Even though Texas is a water-filled state, increased population numbers are adding to a strain on total water supply. Existing supplies are expected to decline by approximately 11 percent between 2020 and 2070. On the flip side, water demand is expected to increase by 17 percent in the same time frame. In 2020, Texas will be relying on surface water for half of its water supply and groundwater for the rest in order to meet state water demands. Many areas of the state are proactively implementing more efficient water conservation practices and utilizing the latest technologies like brackish desalination and aquifer storage and recovery (ASR) to diversify their water portfolio.
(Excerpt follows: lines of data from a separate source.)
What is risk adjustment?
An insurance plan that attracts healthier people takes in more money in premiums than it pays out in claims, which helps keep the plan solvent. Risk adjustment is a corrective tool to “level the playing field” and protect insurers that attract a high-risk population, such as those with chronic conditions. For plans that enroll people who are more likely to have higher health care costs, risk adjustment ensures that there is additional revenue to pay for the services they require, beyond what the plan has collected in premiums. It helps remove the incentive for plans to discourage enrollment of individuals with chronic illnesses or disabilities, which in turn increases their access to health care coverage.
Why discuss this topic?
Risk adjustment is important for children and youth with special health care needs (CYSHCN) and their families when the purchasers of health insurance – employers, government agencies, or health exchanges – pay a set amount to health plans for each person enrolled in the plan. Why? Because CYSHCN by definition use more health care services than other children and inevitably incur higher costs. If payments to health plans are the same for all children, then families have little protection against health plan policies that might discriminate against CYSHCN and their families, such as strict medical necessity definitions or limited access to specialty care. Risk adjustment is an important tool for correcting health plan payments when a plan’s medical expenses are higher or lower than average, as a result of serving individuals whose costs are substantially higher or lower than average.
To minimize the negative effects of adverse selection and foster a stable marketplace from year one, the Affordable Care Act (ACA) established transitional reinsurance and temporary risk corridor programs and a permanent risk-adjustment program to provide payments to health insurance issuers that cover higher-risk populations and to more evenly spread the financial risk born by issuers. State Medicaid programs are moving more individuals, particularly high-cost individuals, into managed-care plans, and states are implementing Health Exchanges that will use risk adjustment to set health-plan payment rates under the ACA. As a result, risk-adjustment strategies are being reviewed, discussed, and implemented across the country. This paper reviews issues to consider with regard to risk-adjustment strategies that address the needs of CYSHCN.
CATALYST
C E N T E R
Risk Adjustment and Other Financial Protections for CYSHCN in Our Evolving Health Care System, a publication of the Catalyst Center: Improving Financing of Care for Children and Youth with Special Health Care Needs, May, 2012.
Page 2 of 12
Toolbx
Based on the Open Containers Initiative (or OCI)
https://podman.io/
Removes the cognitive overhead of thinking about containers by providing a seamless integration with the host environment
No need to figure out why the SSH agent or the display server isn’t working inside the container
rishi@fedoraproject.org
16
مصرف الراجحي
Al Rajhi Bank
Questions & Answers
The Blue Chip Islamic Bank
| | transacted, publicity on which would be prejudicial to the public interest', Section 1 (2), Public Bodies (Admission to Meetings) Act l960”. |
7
Where does land conservation come in?
While 47 percent of the state currently suffers from some form of drought, Texas has also been experiencing serious flooding from extreme storms. In terms of managing rainfall, land conservation becomes a critical component. Good land management (with vegetative material in mind) helps prevent erosion of river banks by slowing down runoff. Tall, native grasses and trees help absorb more water before it can rush to the edge of a river bank. Too much rain is difficult to manage in any form, but good land conservation helps protect from erosion and improves water quality by acting as a natural filter for surface water and groundwater.
What can YOU do?
While there will always be variables like population growth and extreme weather to consider, we can all choose to be more informed about our water sources and how we use water every day. Think for a moment how you use water daily. Sure, there’s the usual faucet and toilet scenario, but what about the food you’re eating? Or the clothes you’re wearing? Water is part of everything we consume, whether in the production phase or in a product’s final consumption phase. It’s important to stay informed and to be intentional with your water use. I challenge you to simply think about where your water originates. If you’re not sure where your water comes from, then I challenge you to find out. Remember, we are all Texans at the end of the day, and we all have a part in ensuring there is plenty of clean water to enjoy for years to come.